### [WHAT YOU SHOULD DO]
Transcribe every line of the material below without change, apart from dropping the pictures.

### [DATA PROVIDED]
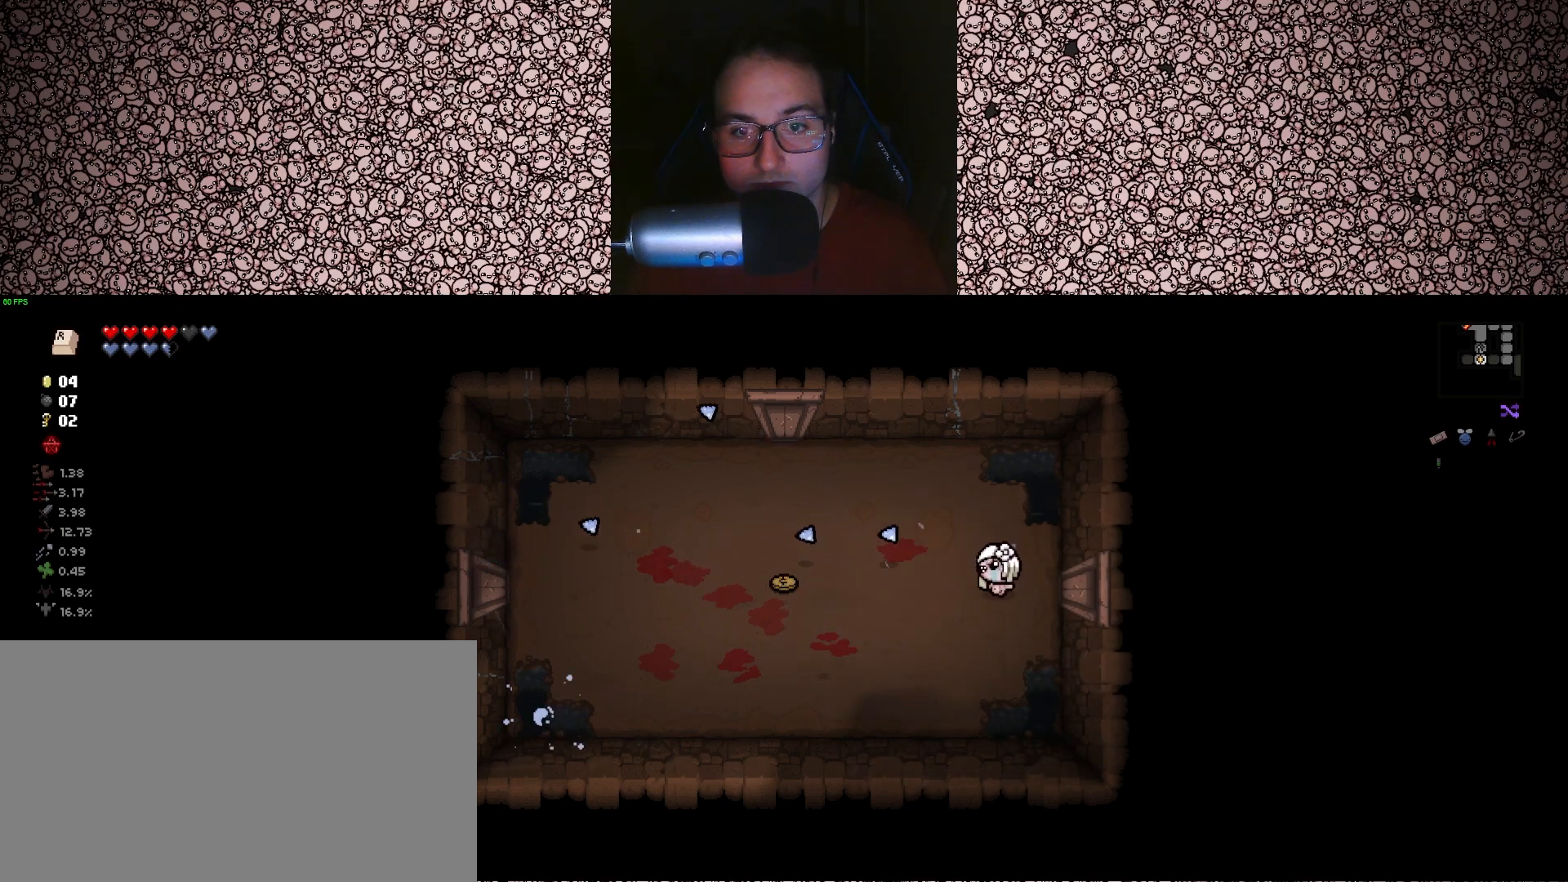
{"keys": ["a"], "events": [[17, "s", "up"]]}
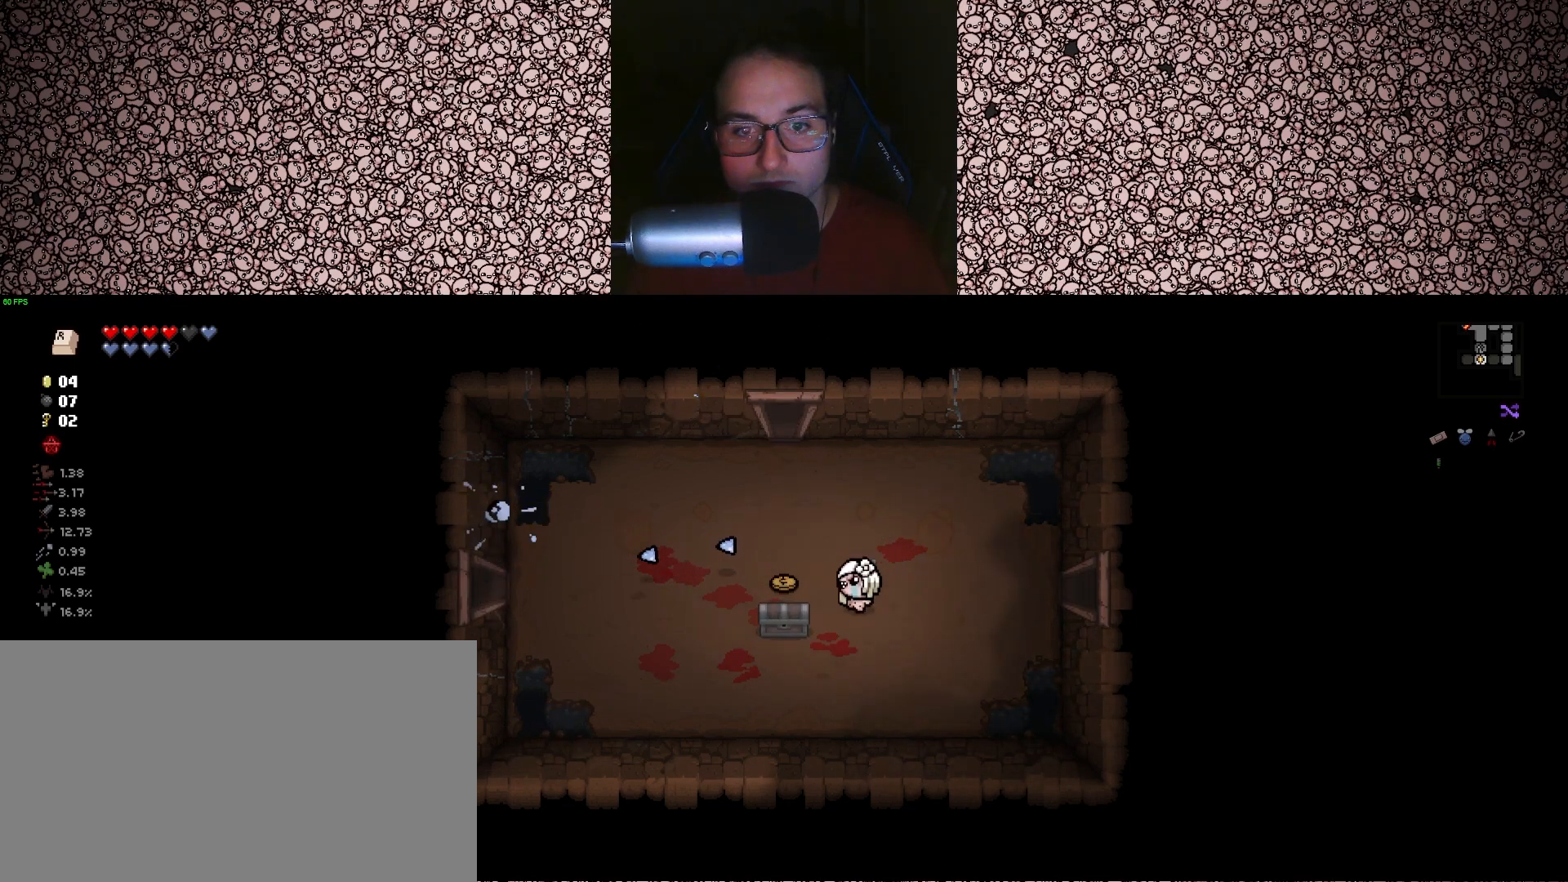
{"keys": [], "events": [[167, "a", "up"], [200, "w", "down"], [233, "d", "down"], [267, "w", "up"], [383, "s", "down"], [417, "d", "up"], [483, "s", "up"]]}
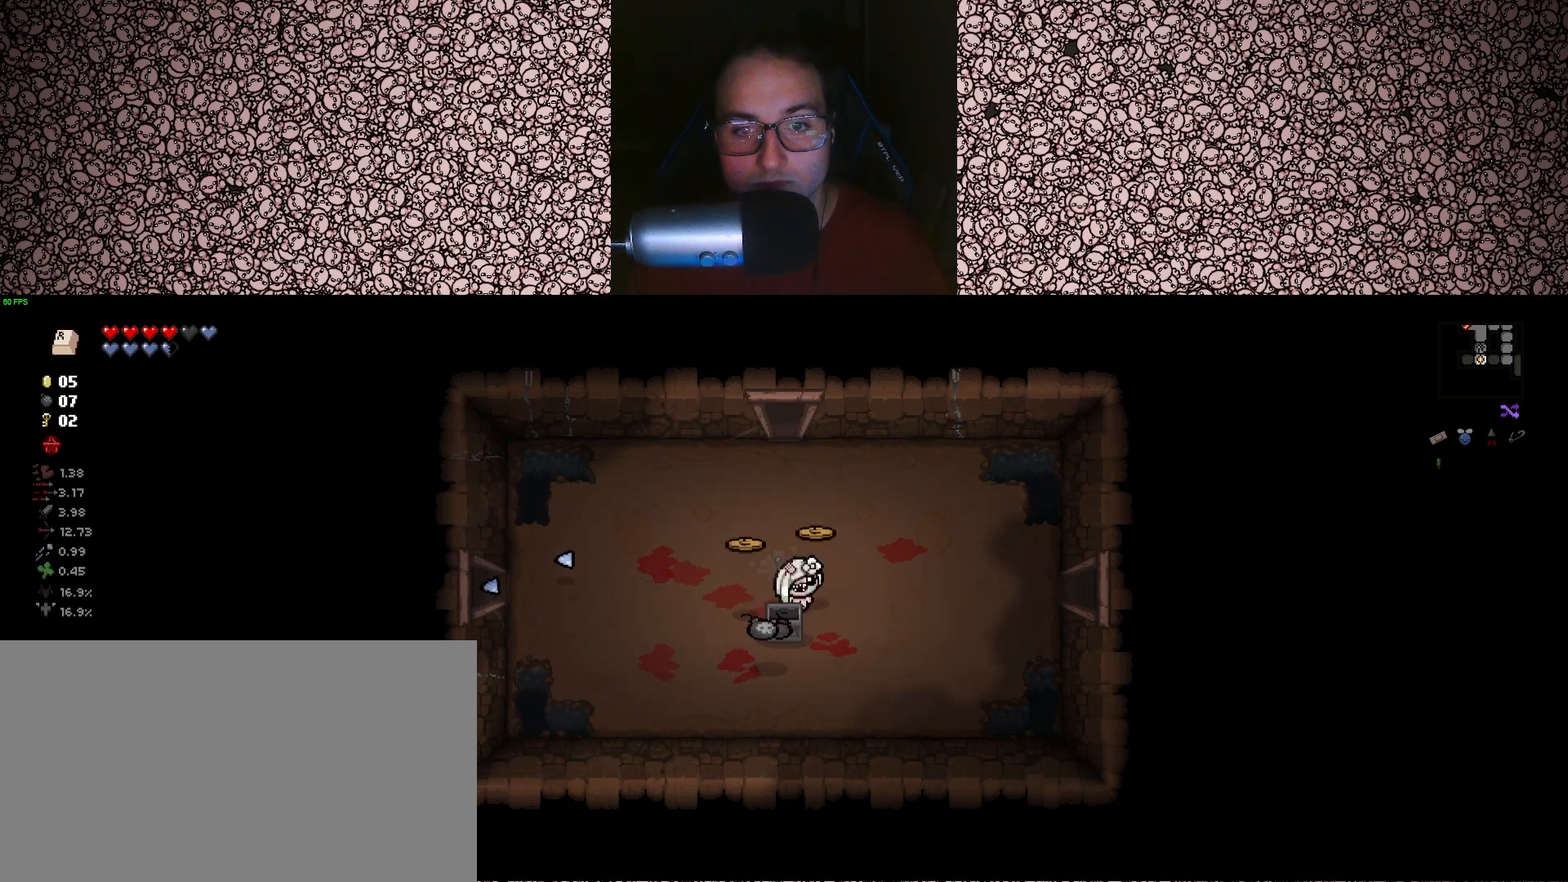
{"keys": ["d", "w"], "events": [[333, "d", "down"], [400, "w", "down"]]}
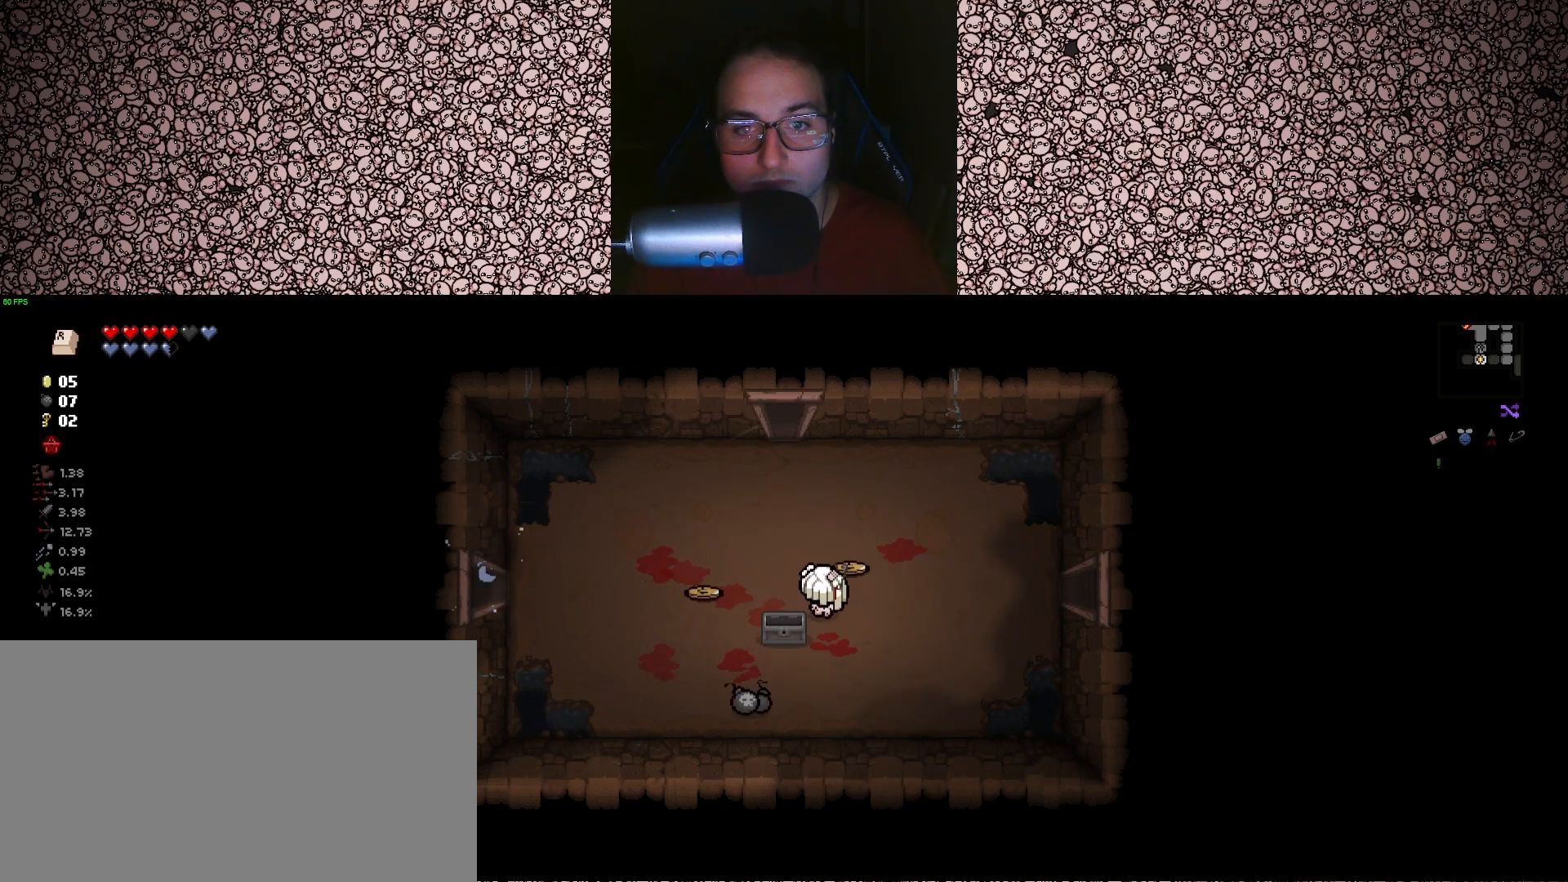
{"keys": ["a"], "events": [[133, "d", "up"], [267, "a", "down"], [333, "w", "up"]]}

### [OUTPUT FOR THIS EXERCISE]
{"keys": ["a"], "events": [[17, "s", "up"]]}
{"keys": [], "events": [[167, "a", "up"], [200, "w", "down"], [233, "d", "down"], [267, "w", "up"], [383, "s", "down"], [417, "d", "up"], [483, "s", "up"]]}
{"keys": ["d", "w"], "events": [[333, "d", "down"], [400, "w", "down"]]}
{"keys": ["a"], "events": [[133, "d", "up"], [267, "a", "down"], [333, "w", "up"]]}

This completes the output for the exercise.